Le désormais ancien garde des Sceaux a cité, entre autres, la mise en place du Bureau d’entraide pénale internationale, l’organisation des Journées nationales des symboles de l’État et la dotation du département du Sceau de la République, comblant ainsi un vide existant depuis 1958. Il a également évoqué le renforcement des capacités des magistrats et autres acteurs judiciaires, le recrutement par concours de 100 magistrats et 100 greffiers, suivis de leur affectation, ainsi que l’opérationnalisation du système de gestion numérisée du casier judiciaire central.
À cela s’ajoutent l’achèvement et l’équipement de la maison centrale de Coyah, ainsi que le lancement et la poursuite des travaux de construction de la maison centrale de Yoropoguiya à Dubréka, d’une capacité d’accueil de 3 000 détenus.

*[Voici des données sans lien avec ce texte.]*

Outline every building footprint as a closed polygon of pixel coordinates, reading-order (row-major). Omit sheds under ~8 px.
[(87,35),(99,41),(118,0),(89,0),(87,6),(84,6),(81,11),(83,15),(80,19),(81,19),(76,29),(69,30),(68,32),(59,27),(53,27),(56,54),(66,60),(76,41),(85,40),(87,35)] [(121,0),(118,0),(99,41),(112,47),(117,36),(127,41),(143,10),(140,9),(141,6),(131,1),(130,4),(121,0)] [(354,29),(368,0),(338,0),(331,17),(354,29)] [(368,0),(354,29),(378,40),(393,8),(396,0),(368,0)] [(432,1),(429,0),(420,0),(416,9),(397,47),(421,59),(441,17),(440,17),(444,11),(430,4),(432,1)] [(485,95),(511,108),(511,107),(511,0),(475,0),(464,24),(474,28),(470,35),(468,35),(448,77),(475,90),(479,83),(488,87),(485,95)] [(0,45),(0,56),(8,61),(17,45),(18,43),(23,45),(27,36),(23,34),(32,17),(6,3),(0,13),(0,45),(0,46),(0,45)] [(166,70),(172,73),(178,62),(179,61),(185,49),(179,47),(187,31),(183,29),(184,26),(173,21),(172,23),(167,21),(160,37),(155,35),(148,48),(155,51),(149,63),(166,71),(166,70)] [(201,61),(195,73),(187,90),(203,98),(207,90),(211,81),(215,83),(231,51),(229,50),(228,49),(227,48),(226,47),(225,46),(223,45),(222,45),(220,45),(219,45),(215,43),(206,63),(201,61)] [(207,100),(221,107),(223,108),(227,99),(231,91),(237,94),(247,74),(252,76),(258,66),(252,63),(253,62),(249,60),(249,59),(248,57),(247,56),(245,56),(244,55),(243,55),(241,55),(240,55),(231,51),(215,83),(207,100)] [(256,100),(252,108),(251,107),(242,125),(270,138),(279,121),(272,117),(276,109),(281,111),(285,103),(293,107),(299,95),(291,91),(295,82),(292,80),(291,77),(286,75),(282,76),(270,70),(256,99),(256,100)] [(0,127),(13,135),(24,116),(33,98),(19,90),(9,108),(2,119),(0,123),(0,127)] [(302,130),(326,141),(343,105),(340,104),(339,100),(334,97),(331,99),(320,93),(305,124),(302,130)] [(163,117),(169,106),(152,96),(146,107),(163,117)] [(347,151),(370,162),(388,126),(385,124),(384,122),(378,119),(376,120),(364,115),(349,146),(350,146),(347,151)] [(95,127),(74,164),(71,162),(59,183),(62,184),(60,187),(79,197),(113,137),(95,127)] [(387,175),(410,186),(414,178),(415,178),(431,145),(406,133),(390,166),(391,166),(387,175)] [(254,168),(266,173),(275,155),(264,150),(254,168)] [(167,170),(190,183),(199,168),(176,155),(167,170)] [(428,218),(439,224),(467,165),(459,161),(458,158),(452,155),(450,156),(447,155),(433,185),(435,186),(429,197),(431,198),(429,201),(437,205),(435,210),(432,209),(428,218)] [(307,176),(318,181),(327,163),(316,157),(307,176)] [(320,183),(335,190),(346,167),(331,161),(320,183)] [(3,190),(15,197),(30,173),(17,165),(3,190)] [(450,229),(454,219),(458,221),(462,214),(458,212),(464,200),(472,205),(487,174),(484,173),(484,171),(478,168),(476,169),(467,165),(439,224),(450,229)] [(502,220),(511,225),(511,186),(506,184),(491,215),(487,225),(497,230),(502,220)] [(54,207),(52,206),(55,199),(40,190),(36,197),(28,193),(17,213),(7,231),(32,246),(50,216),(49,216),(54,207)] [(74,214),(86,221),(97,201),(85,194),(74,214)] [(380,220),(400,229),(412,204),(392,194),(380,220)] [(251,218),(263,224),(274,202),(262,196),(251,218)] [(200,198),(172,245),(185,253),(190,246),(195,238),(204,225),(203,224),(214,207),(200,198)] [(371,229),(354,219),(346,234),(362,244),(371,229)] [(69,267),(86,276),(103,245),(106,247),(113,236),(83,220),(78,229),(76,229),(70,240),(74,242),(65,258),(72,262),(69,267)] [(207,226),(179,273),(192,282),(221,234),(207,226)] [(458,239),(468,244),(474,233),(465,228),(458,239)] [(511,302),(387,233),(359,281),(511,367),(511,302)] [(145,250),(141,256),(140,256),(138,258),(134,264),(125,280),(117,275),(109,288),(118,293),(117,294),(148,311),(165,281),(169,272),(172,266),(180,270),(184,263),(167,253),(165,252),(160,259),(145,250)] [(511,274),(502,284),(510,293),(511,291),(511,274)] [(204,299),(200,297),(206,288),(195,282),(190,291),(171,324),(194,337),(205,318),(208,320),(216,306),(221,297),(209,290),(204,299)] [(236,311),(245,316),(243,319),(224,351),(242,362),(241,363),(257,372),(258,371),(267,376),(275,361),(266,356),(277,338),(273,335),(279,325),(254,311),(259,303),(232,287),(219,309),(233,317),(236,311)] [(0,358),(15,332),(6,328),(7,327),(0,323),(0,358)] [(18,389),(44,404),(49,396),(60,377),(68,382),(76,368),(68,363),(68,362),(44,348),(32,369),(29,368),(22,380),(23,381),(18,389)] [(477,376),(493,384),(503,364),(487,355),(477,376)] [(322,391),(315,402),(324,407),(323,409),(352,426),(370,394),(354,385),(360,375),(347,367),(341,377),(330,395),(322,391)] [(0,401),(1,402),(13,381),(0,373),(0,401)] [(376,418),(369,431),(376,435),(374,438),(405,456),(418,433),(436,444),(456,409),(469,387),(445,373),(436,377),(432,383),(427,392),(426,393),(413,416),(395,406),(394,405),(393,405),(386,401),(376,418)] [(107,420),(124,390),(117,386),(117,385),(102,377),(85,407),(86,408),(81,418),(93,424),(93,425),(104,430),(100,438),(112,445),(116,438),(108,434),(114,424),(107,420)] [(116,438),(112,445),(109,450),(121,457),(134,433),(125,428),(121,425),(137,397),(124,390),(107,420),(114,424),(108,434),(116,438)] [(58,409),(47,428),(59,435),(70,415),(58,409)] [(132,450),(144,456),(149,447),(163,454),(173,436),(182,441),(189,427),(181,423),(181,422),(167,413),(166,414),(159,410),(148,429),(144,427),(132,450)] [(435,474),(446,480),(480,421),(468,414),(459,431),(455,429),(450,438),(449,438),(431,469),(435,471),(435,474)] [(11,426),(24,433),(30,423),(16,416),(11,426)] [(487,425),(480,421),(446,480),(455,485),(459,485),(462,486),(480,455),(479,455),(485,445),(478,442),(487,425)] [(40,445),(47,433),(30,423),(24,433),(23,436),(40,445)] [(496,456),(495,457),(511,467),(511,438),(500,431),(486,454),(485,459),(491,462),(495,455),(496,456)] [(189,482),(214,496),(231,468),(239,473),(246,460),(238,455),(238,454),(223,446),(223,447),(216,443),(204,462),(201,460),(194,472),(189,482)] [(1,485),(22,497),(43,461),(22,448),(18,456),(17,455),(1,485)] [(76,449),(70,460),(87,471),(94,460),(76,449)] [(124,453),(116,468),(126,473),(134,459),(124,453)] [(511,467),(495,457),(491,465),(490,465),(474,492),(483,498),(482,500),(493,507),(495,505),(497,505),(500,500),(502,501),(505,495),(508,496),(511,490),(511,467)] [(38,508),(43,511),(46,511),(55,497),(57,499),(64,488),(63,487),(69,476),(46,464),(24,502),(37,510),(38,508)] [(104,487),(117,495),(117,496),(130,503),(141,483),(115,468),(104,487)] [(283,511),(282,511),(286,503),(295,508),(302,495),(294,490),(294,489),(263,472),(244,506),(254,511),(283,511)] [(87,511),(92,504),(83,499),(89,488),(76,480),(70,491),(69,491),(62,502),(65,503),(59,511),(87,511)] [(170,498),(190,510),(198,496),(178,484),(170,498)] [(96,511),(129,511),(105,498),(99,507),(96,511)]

Pour sa part, le ministre entrant, Ibrahima Sory II Tounkara, a déclaré que « face à ces défis, son action s’articulera autour de cinq engagements structurants » : une politique pénale responsable, le respect strict des délais légaux, la réduction raisonnée de la détention provisoire, la promotion effective des alternatives à l’incarcération, la lutte contre le surpeuplement carcéral et l’amélioration des conditions de détention.
Il a aussi mis l’accent sur la modernisation de la gestion pénitentiaire, la formation comme levier de transformation, la valorisation de l’éthique et de la déontologie, la protection effective des libertés fondamentales, l’accès équitable à la justice, ainsi que la prévention des violations des droits de l’homme.
« Dans le domaine des droits de l’homme, nous savons tous que la justice guinéenne, à tort ou à raison, est décriée et cataloguée. Il nous revient, à nous les acteurs, d’inverser cette tendance afin d’instaurer une véritable justice respectueuse des droits de l’homme », a conclu Ibrahima Sory II Tounkara.